== 页面

• BZOJ 2324 (有上下界的)费用流


    思路:

    先跑一遍Floyd  更新的时候map[i][j]=map[i][k]+map[k][j]  k需要小于i或j

    正常建边:

    把所有点 拆点-> i,i+n

    add(x,y,C,E)表示x->y建边 话费为C  容量为E

    add(S,0,0,k)

    add(i,j+n,map[i][j],1)

    add(j+n,j,0,0x3f3f3f3f)->这条边下界为1

    add(j,T,0,1)

    这个时候我们有两种方法

    1.套用有上下界的网络流

    2.把add(j+n,j,0,0x3f3f3f3f)这条边拆成

    add(j+n,j,-0x3f3f3f3f,1),add(j+n,j,0,0x3f3f3f3f)两条边

    我都写了一遍   为啥时间差那么多....

    //By SiriusRen
    #include <queue>
    #include <cstdio>
    #include <cstring>
    #include <algorithm>
    using namespace std;
    #define int long long
    #define mem(x,y) memset(x,y,sizeof(x))
    #define N 666666
    int map[155][155],xx,yy,zz,n,m,k,vis[N],with[N],dis[N],minn[N];
    int first[666],next[N],v[N],edge[N],cost[N],tot,S,T,jy,ans;
    void Add(int x,int y,int C,int E){edge[tot]=E,cost[tot]=C,v[tot]=y,next[tot]=first[x],first[x]=tot++;}
    void add(int x,int y,int C,int E){Add(x,y,C,E),Add(y,x,-C,0);}
    bool tell(){
        mem(vis,0),mem(with,0),mem(dis,0x3f),mem(minn,0x3f);
        queue<int>q;q.push(S),dis[S]=0;
        while(!q.empty()){
            int t=q.front();q.pop(),vis[t]=0;
            for(int i=first[t];~i;i=next[i])
                if(dis[v[i]]>dis[t]+cost[i]&&edge[i]){
                    dis[v[i]]=dis[t]+cost[i],minn[v[i]]=min(minn[t],edge[i]),with[v[i]]=i;
                    if(!vis[v[i]])vis[v[i]]=1,q.push(v[i]);
                }
        }return dis[T]<=0x3f3f3f3fll;
    }
    int zeng(){
        for(int i=T;i!=S;i=v[with[i]^1])edge[with[i]]-=minn[T],edge[with[i]^1]+=minn[T];
        return dis[T]*minn[T];
    }
    signed main(){
        mem(map,0x3f),mem(first,-1);
        scanf("%lld%lld%lld",&n,&m,&k);
        T=2*n+2,S=2*n+1;
        for(int i=1;i<=n;i++)map[i][i]=0;
        for(int i=1;i<=m;i++){
            scanf("%lld%lld%lld",&xx,&yy,&zz);
            map[xx][yy]=min(map[xx][yy],zz),map[yy][xx]=map[xx][yy];
        }
        for(int kk=0;kk<=n;kk++)
            for(int i=0;i<=n;i++)
                for(int j=0;j<=n;j++)
                    if(kk<=i||kk<=j)map[i][j]=min(map[i][j],map[i][kk]+map[kk][j]);
        add(S,0,0,k);
        for(int j=1;j<=n;j++)add(j+n,j,-0x3f3f3f3f,1),add(j+n,j,0,0x3f3f3f3f),add(j,T,0,1);
        for(int i=0;i<=n;i++)

====
== 数据部分

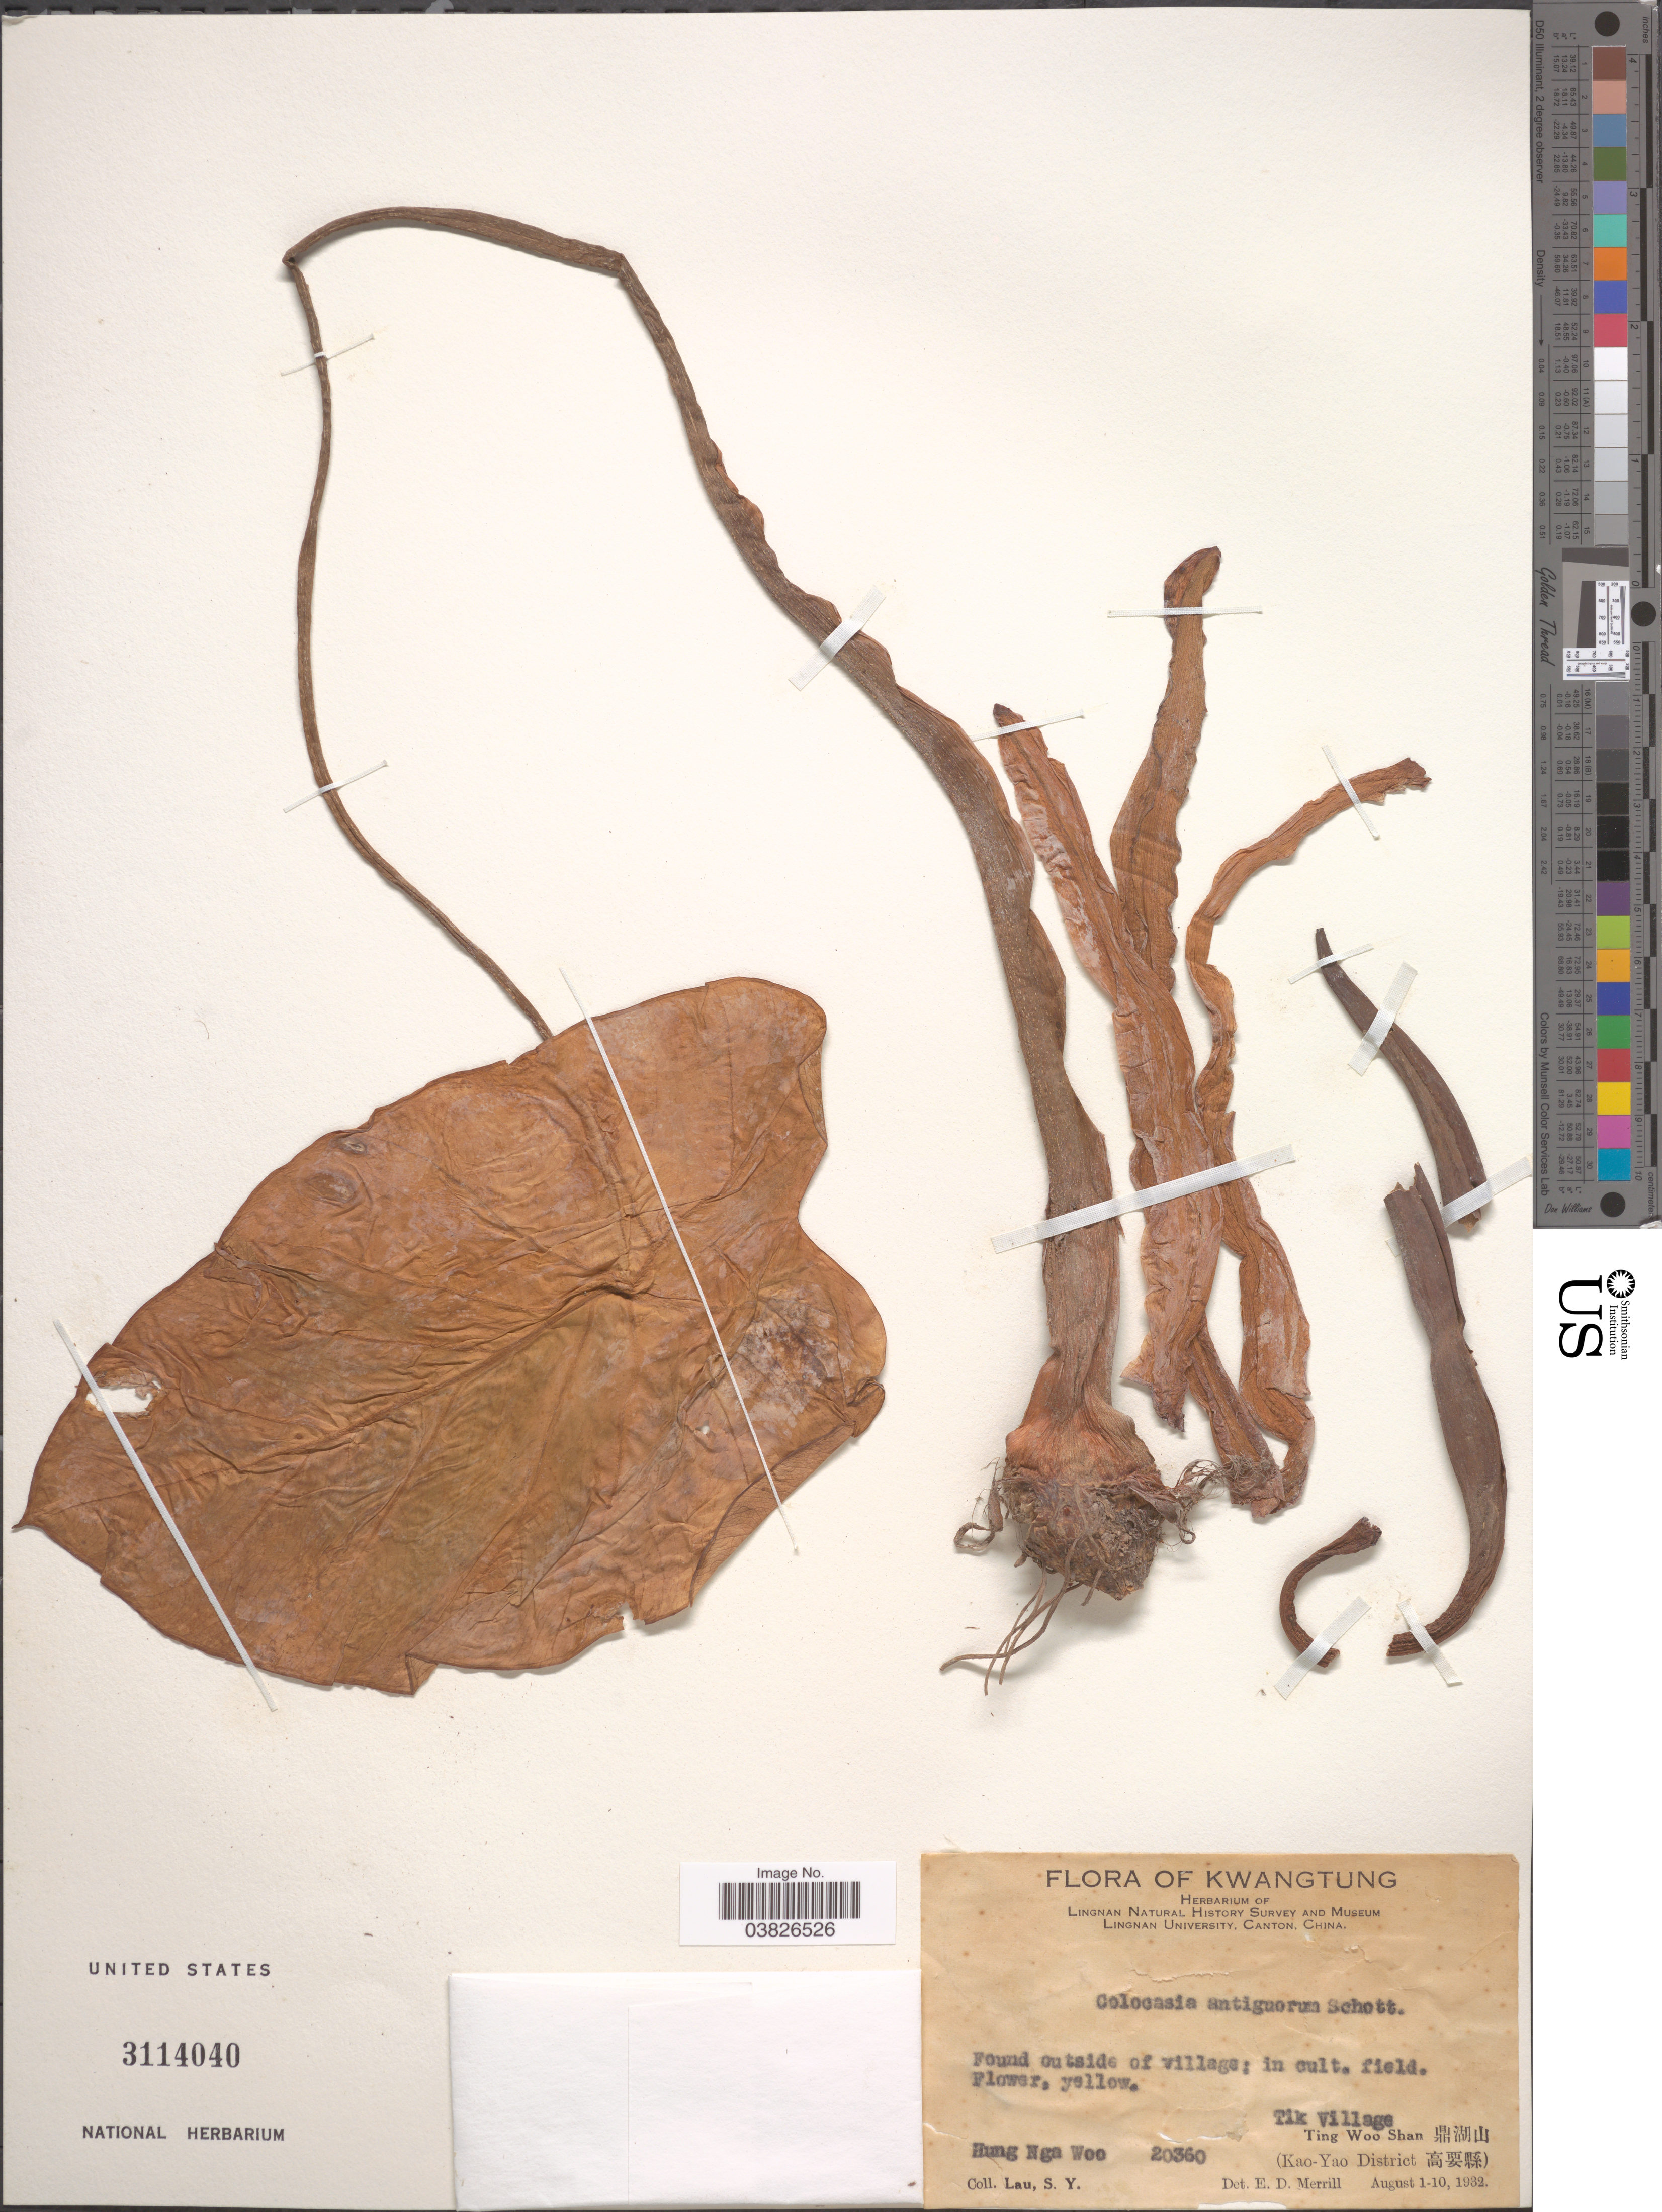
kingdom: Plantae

====

练习部分
**a)** 请把费用流题解中的“这个时候我们有两种方法”这句话译成英文。
**b)** 按照费用流题解，正常建边时每个点被拆成哪两个点？
**c)** 修改费用流题解中从“我都写了一遍   为啥时间差那么多....”起到“#define mem(x,y) memset(x,y,sizeof(x))”止的这段文字，把其中的“cstring”替换为“string.h”，并给出修改后的内容。

参考答案
**a)** At this point, we have two methods.

**b)** 拆成 i 和 i+n。

**c)**
我都写了一遍   为啥时间差那么多....

    //By SiriusRen
    #include <queue>
    #include <cstdio>
    #include <string.h>
    #include <algorithm>
    using namespace std;
    #define int long long
    #define mem(x,y) memset(x,y,sizeof(x))